Again, in this new meal where God Himself presides as our server who is it for?
and that repentance for the forgiveness of sins should be proclaimed in his name to all nations, beginning from Jerusalem.
Worthiness to dine is not based upon masks or merit, social status, gender or nationality, but upon faith. If we want true equality and equity it is only found here. Everything is far secondary compared to the surpassing greatness of Jesus.
Admitting we don’t deserve a spot at the table means we GET A SPOT AT THE TABLE.
Who is Jesus proclaiming this to? The disciples who deserted and denied him. They are invited back into the meal.
In our Epistle Paul lists the reasons HE should not be a member of the church.
The gospel of Jesus Christ is that you and I are welcomed into the presence of God and His people because Jesus has done the work to make you worthy.
Then, Jesus says this :
You are witnesses of these things.
Church he says this to you. You. You are witnesses of these things. The power of resurrection, of eating for life.
We’ve put together a little cookbook with meals from our table to yours because in food there is life and culture.
You have recently witnessed a world that does not gather. A world that does not partake of one food. What happens?
A world that riots for every reason
A world that values the fleeting entertainment of a tiger King over the eternal Lord.
A world that criticizes the values of our neighbors while simultaneously purporting that truth is relative.
Ultimately, we end up with a culture that questions every gathering. Isolation in all of life is praised as the highest virtue because it is true to self.
Gathering, even entirely safely, is subject to derision by all sides.

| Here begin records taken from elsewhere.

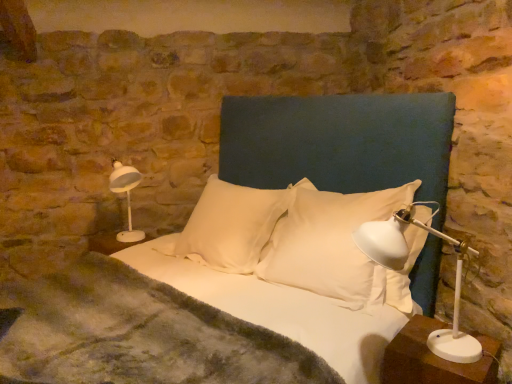
Question: Relative to dark blue fabric headboard at center, is white glossy table lamp at left, which appears as the 1th table lamp when viewed from the left, in front or behind?

Choices:
 (A) front
 (B) behind

Answer: (B)

Question: Visually, is white glossy table lamp at left, which appears as the 1th table lamp when viewed from the left, positioned to the left or to the right of dark blue fabric headboard at center?

Choices:
 (A) left
 (B) right

Answer: (A)

Question: Estimate the real-world distances between objects in this image. Which object is farther from the white glossy table lamp at left, acting as the second table lamp starting from the front?

Choices:
 (A) dark blue fabric headboard at center
 (B) white plastic table lamp at right, arranged as the 1th table lamp when viewed from the right
 (C) white fabric bed at center
 (D) white plastic nightstand at lower right
 (E) white soft pillow at center, positioned as the 2th pillow in right-to-left order

Answer: (D)

Question: Estimate the real-world distances between objects in this image. Which object is farther from the white soft pillow at center, which is the 1th pillow from left to right?

Choices:
 (A) white soft pillow at center, arranged as the 1th pillow when viewed from the right
 (B) white glossy table lamp at left, which appears as the second table lamp when viewed from the right
 (C) white plastic nightstand at lower right
 (D) white fabric bed at center
 (E) dark blue fabric headboard at center

Answer: (C)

Christ commands us to eat because in eating together there is living. I know most of you have had to make tough choices these last months and we cast no aspersions. Yet- this passage calls us to some bold, seemingly dangerous moves.
Christ commanded the disciples to stay in the city. The city where their leader had just been murdered. They were to intentionally put themselves in harms way. Why?
Because there was work to do. Life to be lived in the proximity of others. We no longer live under the tyranny of death.
Fear and shame have been swallowed already.
Now we work with on building life through feeding the world.
I’ve realized that when we pray ‘let these gifts to us be blest’ it is just as much about the bodies around the plate as it is the food on the plate.
The resurrection of Jesus grants us new purpose. Bodies, people, and food all matter. Because by the work of Jesus - we will be in our bodies eating food, together- for a very long time.
So, From the man who once declared that everything is meaningless, he encourages us to live a life beyond death beyond, self righteousness, and in the peace of God’s grace:
Go, eat your bread with joy, and drink your wine with a merry heart, for God has already approved what you do.